(Note: the triangle seems to be based on weights.)
A better name for the “dark breakfast” is simply “the gap”. Recipes at the top of the “gap” are egg-based, and you’ll of course taste the eggs in those; while the ones at the bottom use some eggs for structure, but for them an eggy taste would be undesirable.
That’s specially true if you note the “exceptions” to the gap aren’t actual exceptions:
- Some frittate take no milk, and some take only a bit of it (note: 40g milk for 6 eggs ≃ 12% milk, 88% egg). The only reason someone would add so much as 25% milk to their frittata like in the graph is because they’re planning to half-fry half-bake it, so they need to compensate for the lost humidity. As such it would be fairer to place them in the same spot as scrambled eggs.

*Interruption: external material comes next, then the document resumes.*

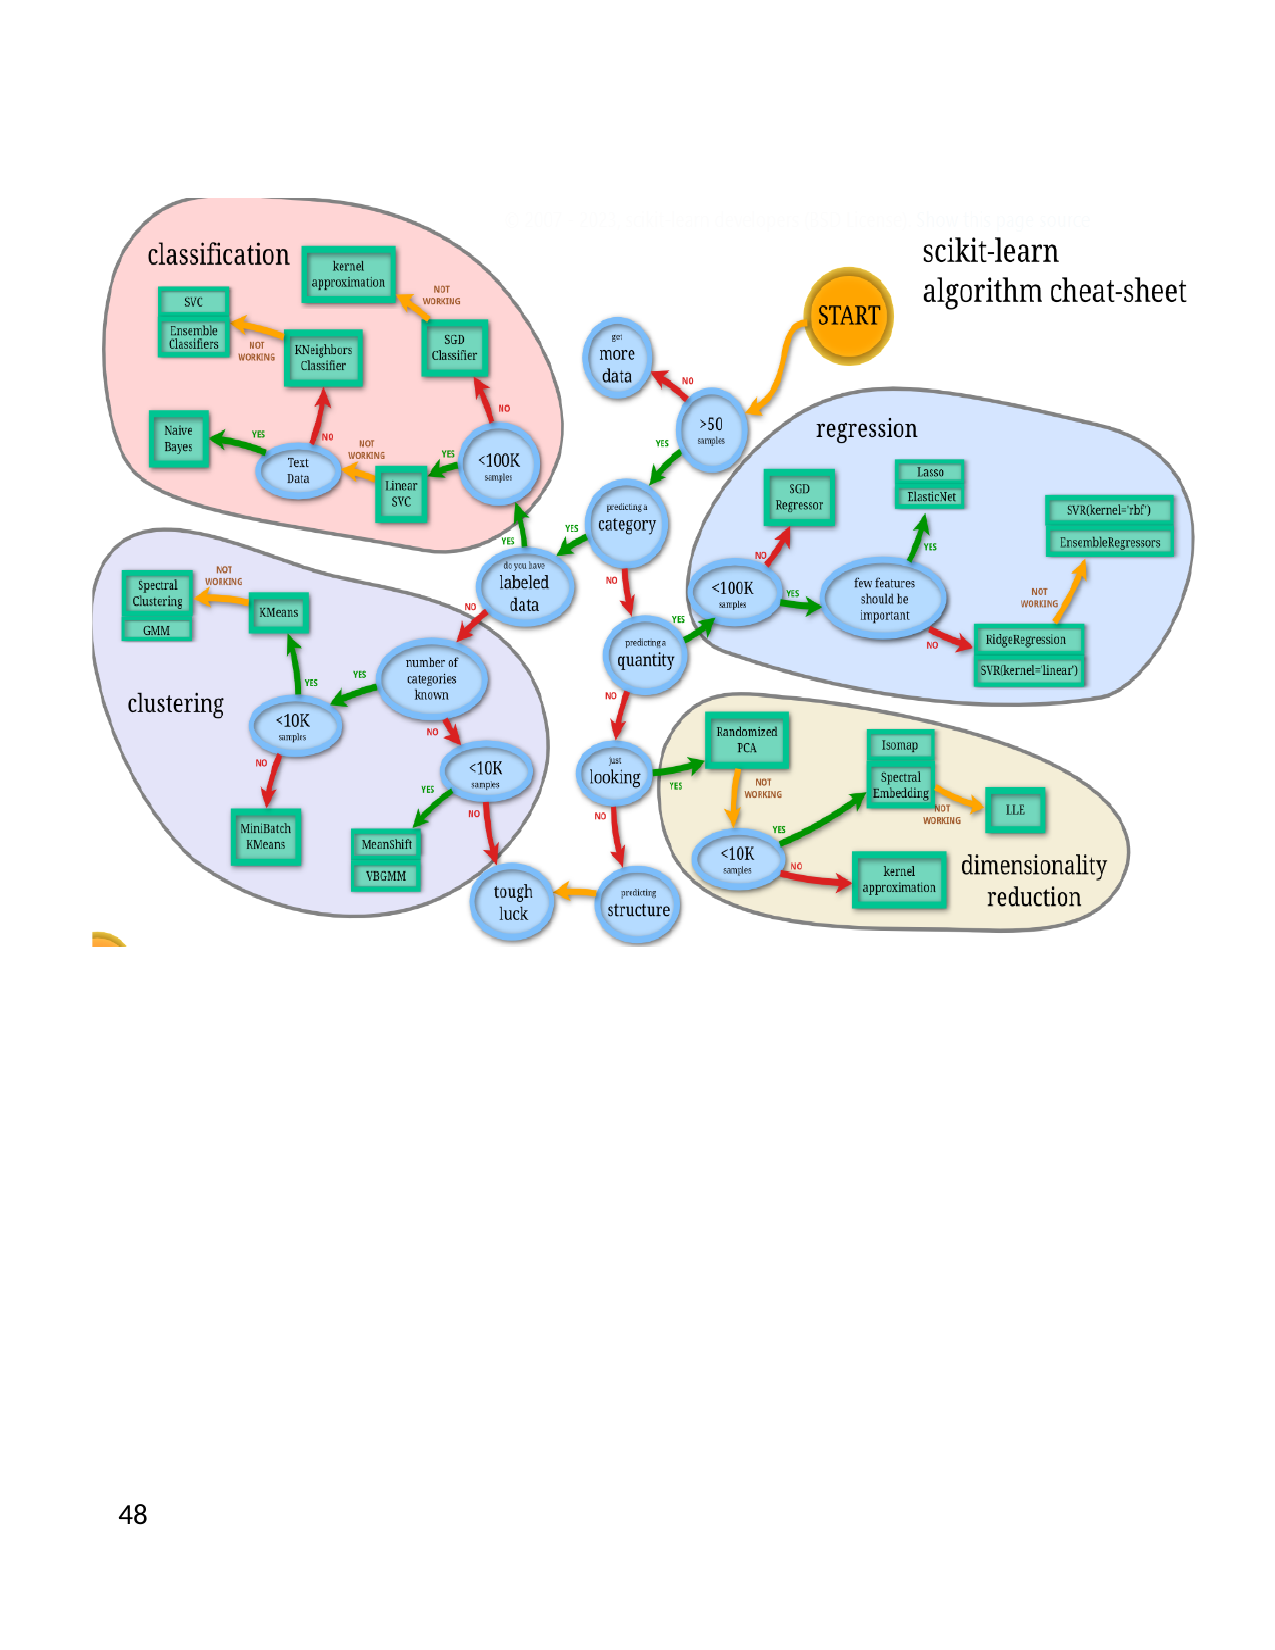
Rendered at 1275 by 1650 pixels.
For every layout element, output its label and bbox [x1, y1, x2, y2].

picture [92, 198, 1201, 947]
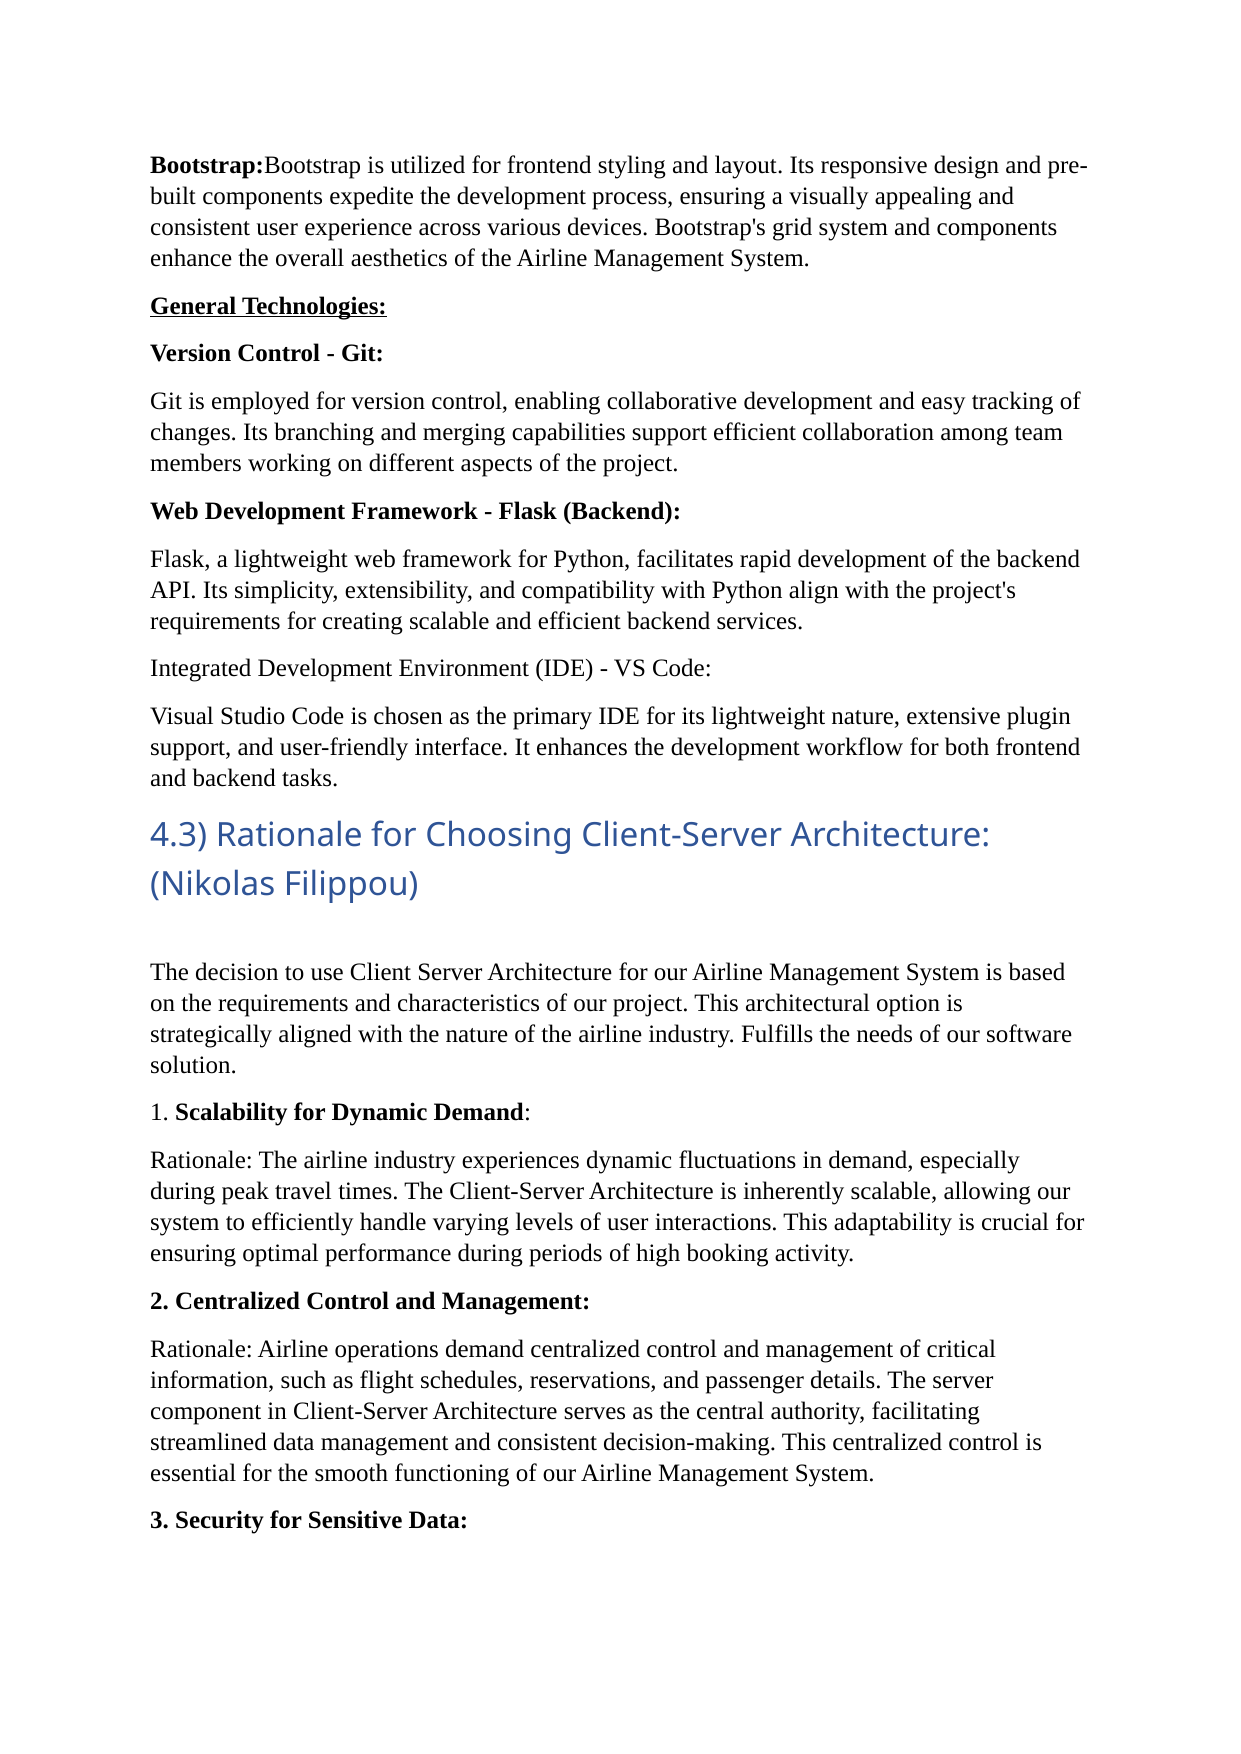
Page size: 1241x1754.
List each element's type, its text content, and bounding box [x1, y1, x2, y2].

- If I got this right, dan bing is a layered dish: spread batter thin on a pan, let it cook, flip it, add eggs. Some batter recipes are eggless, some are ~30% egg 70% flour once you disregard other ingredients. (Examples here and here.) As such, it sits in two spots of the triangle, each in a different side of the gap.

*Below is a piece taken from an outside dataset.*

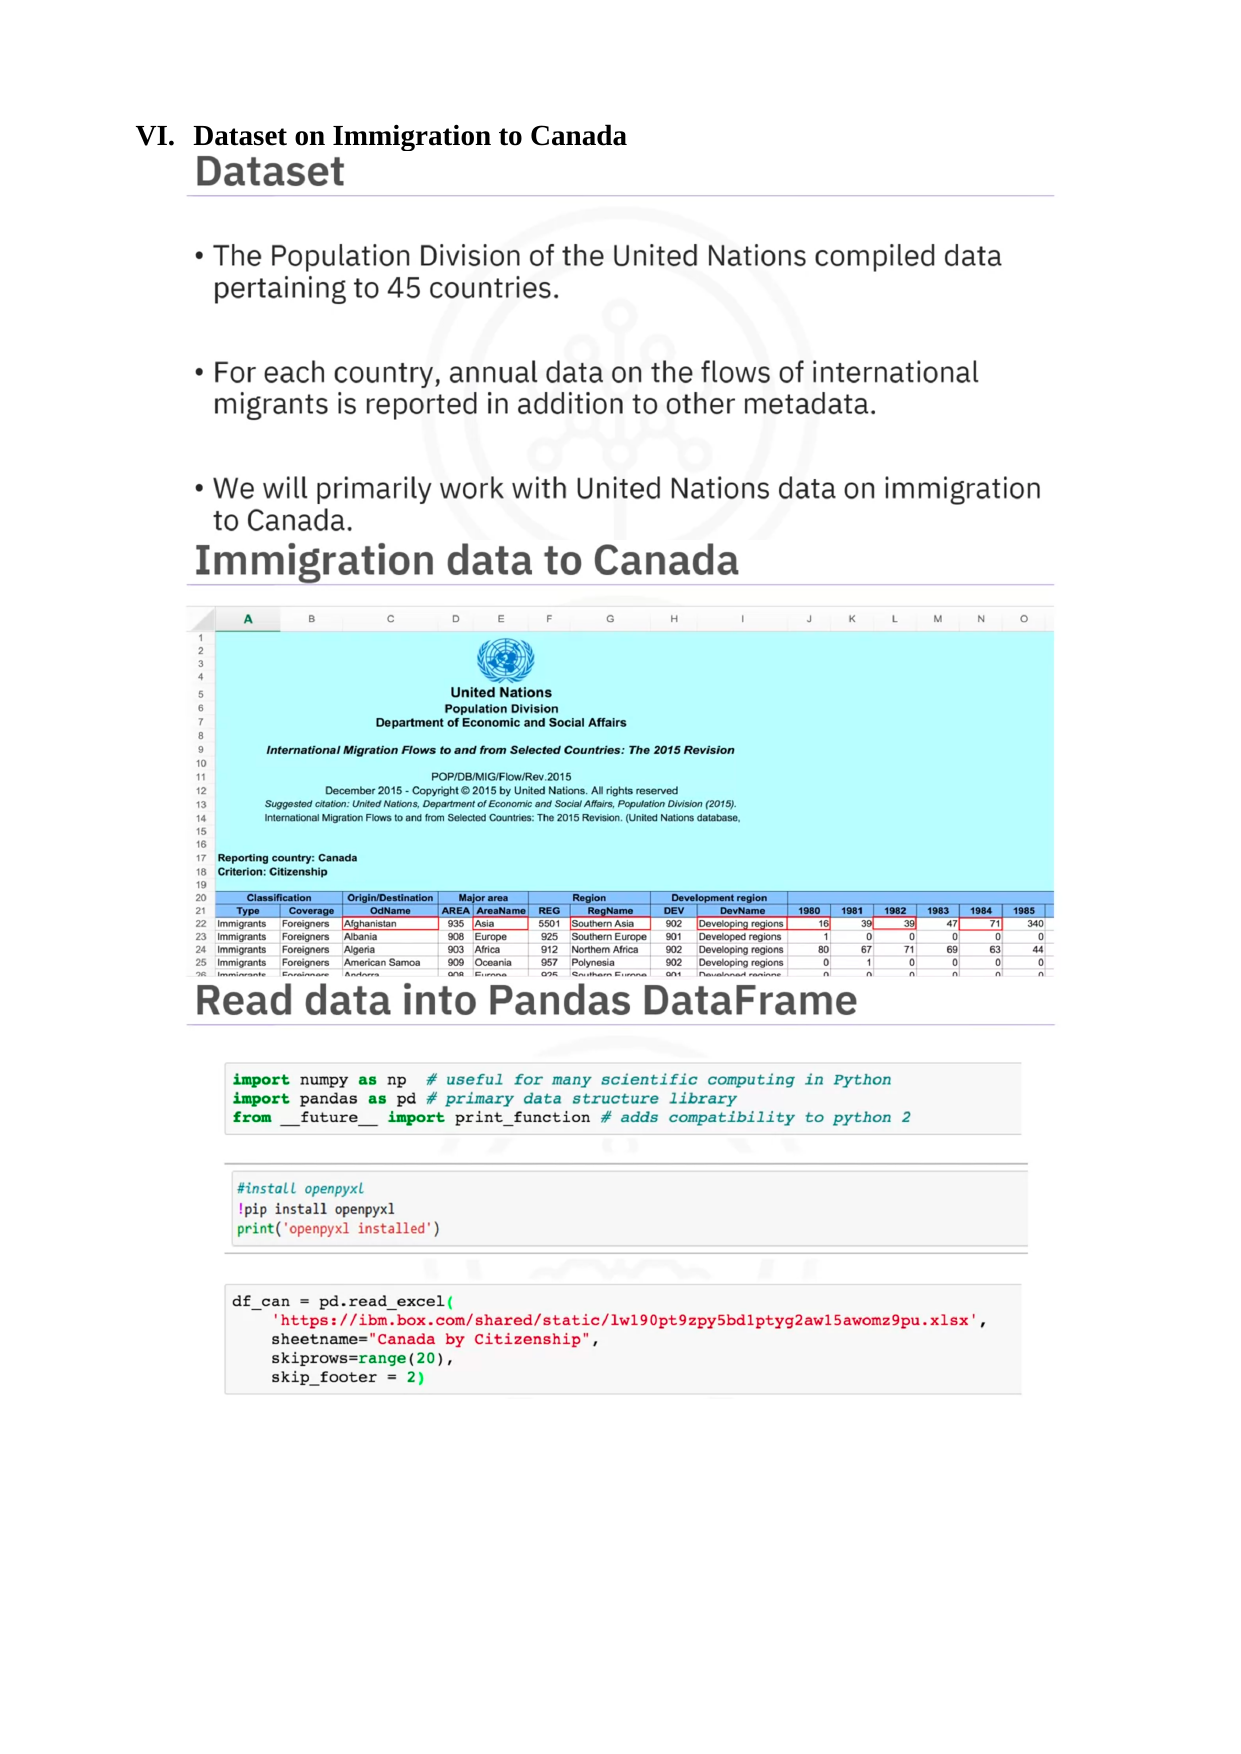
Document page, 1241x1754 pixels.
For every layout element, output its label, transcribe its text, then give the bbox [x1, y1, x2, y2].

list Dataset on Immigration to Canada [175, 118, 1122, 151]
picture [118, 151, 1123, 1399]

So. Hypothetically speaking, could you prepare a recipe falling right into the gap? Certainly. Would it be tasty? I may be wrong but I don’t think so. I think it’ll simply taste like an extra eggy pancake.
…
This hole… it was made for me.
I have to attempt this tomorrow. At the hour of breakfast, I will mix the dark ratio. How I will prepare it is a mystery even to myself, I have no doubt that some unholy process is required, but somehow I feel like I will know once the batter has been prepared.
Giant egg mcmuffin. Prepare the eggs and milk as scrambled eggs. Then place in an English muffin.
I think an egg mcmuffin already fits neatly in the hole described.